_Passage shown_:
Note: Near the surface of the Earth, the acceleration due to gravity (g) is 9.807 m/s2 (meters per second squared)

# Call Expressions

Call expressions invoke **_functions_**, which are named operations. The name of the function appears first, followed by expressions in parentheses.

In [None]:
abs(-45)

In [None]:
round(kelvin)

In [None]:
max(fahrenheit, celsius, kelvin)

A few functions are available by default, such as abs and round, but most functions that are built into the Python language are stored in a collection of functions called a module. An import statement is used to provide access to a module, such as math or operator.

In [None]:
import math
import operator
math.sqrt(operator.add(4, 5))

In [None]:
math.log?

In [None]:
math.log(16, 2)

The list of [Python's built-in functions](https://docs.python.org/3/library/functions.html) is quite long and includes many functions that are never needed in data science applications. The list of [mathematical functions in the math module](https://docs.python.org/3/library/math.html) is similarly long. This text will introduce the most important functions in context, rather than expecting the reader to memorize or understand these lists.

_Records supplied_:

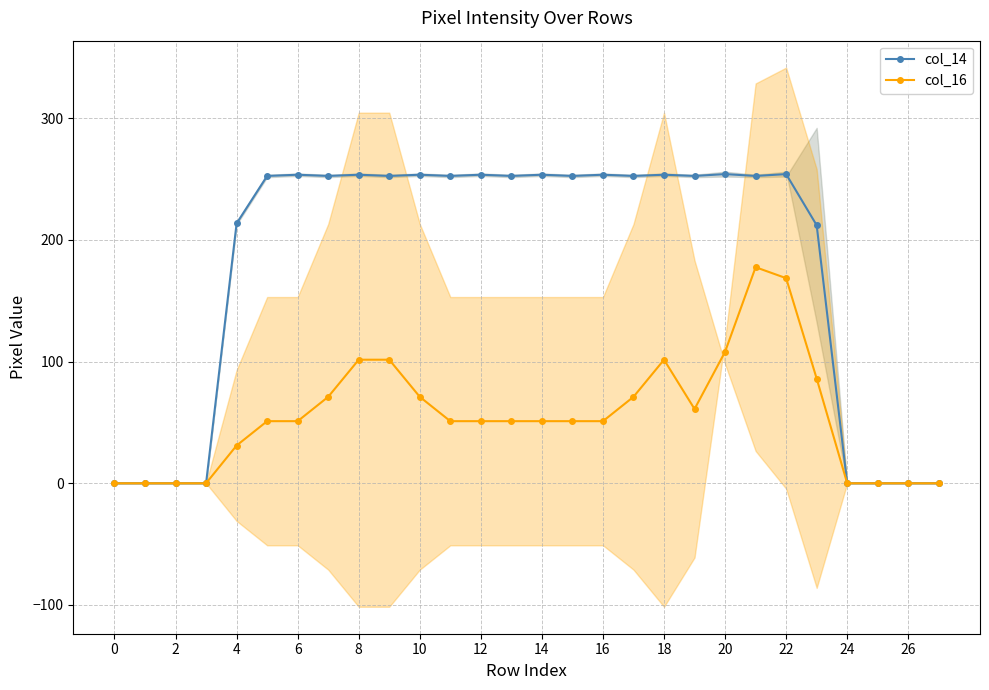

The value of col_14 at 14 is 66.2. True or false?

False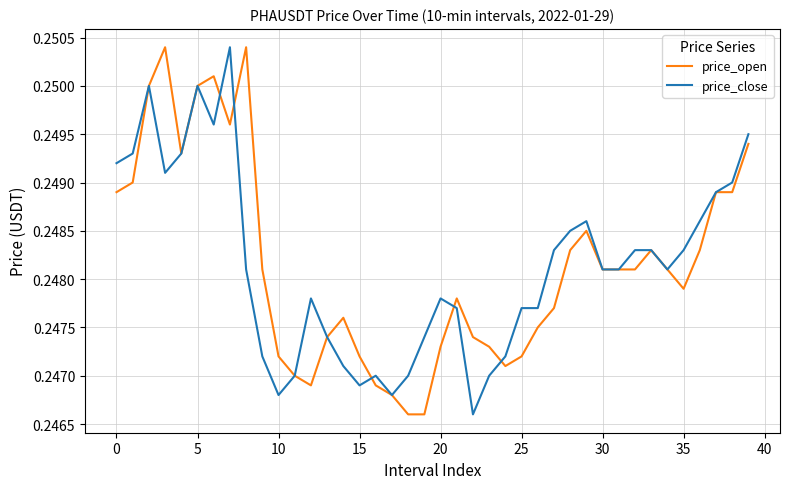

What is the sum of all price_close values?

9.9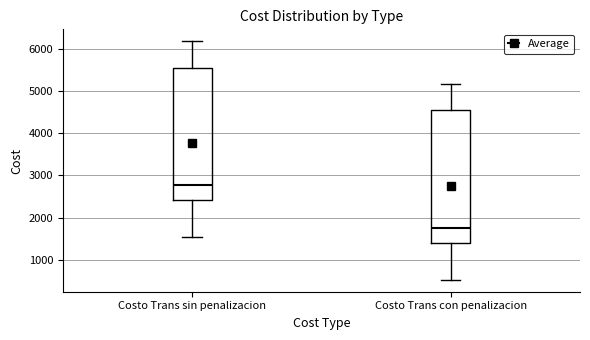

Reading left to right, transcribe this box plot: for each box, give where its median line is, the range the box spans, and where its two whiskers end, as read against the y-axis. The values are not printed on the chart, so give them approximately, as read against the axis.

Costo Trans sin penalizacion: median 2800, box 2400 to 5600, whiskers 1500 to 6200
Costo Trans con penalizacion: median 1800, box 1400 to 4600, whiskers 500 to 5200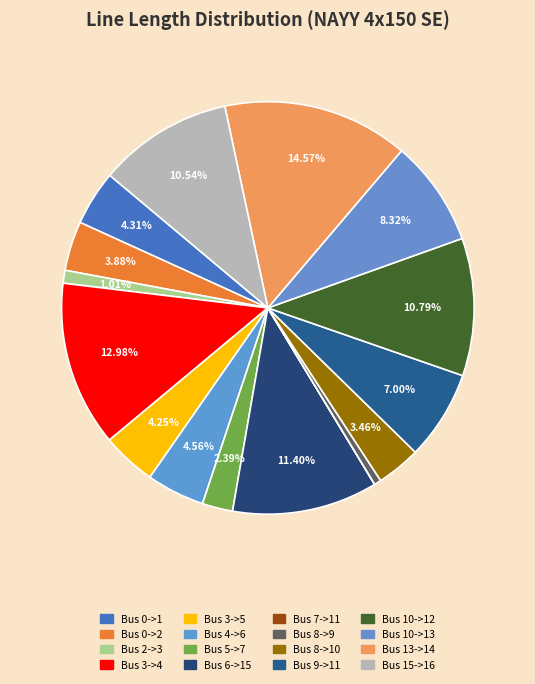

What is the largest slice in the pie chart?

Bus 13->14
---
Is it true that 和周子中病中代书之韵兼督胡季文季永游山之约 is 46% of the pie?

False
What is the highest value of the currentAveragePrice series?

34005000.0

_Task instructions_:
a) Shorten the paragraph in the call expressions passage that begins "A few functions are available by default," and keep its main facts.
b) According to the call expressions passage, what is an import statement used for?
c) Extend the call expressions passage beyond its final sentence.

_Results of the tasks_:
a) Some functions, like abs and round, are available by default, but most of Python's built-in functions are kept in modules. An import statement gives access to a module, such as math or operator.

b) It is used to provide access to a module, such as math or operator.

c)
# 4. Data Types

The built-in **type ()** fundtion returns the type of the result of any expression.

## Numbers
Python distinguishes between two different types of numbers:
- Integers are called **int** values in the Python language. They can only represent whole numbers (negative, zero, or positive) that don't have a franctional component.
- Real numbers are called **float** values (or floating point values) in the Python language. They can represent whole or fractional numbers but have some limitations.



In [None]:
2

In [None]:
type(2)

In [None]:
1.2

In [None]:
type(1.2)

## String

Much of the world's data is text. A piece of text represented in a computer is called a **string**.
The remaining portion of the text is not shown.